* Record excerpts *
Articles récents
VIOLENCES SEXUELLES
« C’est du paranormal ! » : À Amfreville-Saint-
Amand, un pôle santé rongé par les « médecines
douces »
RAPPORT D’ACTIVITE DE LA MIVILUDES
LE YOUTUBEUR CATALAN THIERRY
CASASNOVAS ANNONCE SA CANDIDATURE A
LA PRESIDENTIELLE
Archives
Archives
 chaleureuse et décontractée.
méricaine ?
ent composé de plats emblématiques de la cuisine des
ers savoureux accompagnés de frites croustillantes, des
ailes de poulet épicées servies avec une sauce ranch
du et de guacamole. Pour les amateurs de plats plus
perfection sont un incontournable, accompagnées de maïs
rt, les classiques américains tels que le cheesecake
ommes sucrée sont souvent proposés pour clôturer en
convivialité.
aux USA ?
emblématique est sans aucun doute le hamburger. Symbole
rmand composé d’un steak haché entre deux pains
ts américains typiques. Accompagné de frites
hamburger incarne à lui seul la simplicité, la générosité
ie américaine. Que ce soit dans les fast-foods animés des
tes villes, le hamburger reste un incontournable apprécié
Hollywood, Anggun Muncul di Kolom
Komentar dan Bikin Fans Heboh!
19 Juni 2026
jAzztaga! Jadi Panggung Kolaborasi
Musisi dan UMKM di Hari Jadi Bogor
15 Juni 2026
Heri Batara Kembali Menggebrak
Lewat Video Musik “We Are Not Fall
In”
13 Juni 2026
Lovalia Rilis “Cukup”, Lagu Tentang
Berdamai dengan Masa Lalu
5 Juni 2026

* Directive *
Repeat each entry above, matching every line exactly.

* Task solution *
Articles récents
VIOLENCES SEXUELLES
« C’est du paranormal ! » : À Amfreville-Saint-
Amand, un pôle santé rongé par les « médecines
douces »
RAPPORT D’ACTIVITE DE LA MIVILUDES
LE YOUTUBEUR CATALAN THIERRY
CASASNOVAS ANNONCE SA CANDIDATURE A
LA PRESIDENTIELLE
Archives
Archives
 chaleureuse et décontractée.
méricaine ?
ent composé de plats emblématiques de la cuisine des
ers savoureux accompagnés de frites croustillantes, des
ailes de poulet épicées servies avec une sauce ranch
du et de guacamole. Pour les amateurs de plats plus
perfection sont un incontournable, accompagnées de maïs
rt, les classiques américains tels que le cheesecake
ommes sucrée sont souvent proposés pour clôturer en
convivialité.
aux USA ?
emblématique est sans aucun doute le hamburger. Symbole
rmand composé d’un steak haché entre deux pains
ts américains typiques. Accompagné de frites
hamburger incarne à lui seul la simplicité, la générosité
ie américaine. Que ce soit dans les fast-foods animés des
tes villes, le hamburger reste un incontournable apprécié
Hollywood, Anggun Muncul di Kolom
Komentar dan Bikin Fans Heboh!
19 Juni 2026
jAzztaga! Jadi Panggung Kolaborasi
Musisi dan UMKM di Hari Jadi Bogor
15 Juni 2026
Heri Batara Kembali Menggebrak
Lewat Video Musik “We Are Not Fall
In”
13 Juni 2026
Lovalia Rilis “Cukup”, Lagu Tentang
Berdamai dengan Masa Lalu
5 Juni 2026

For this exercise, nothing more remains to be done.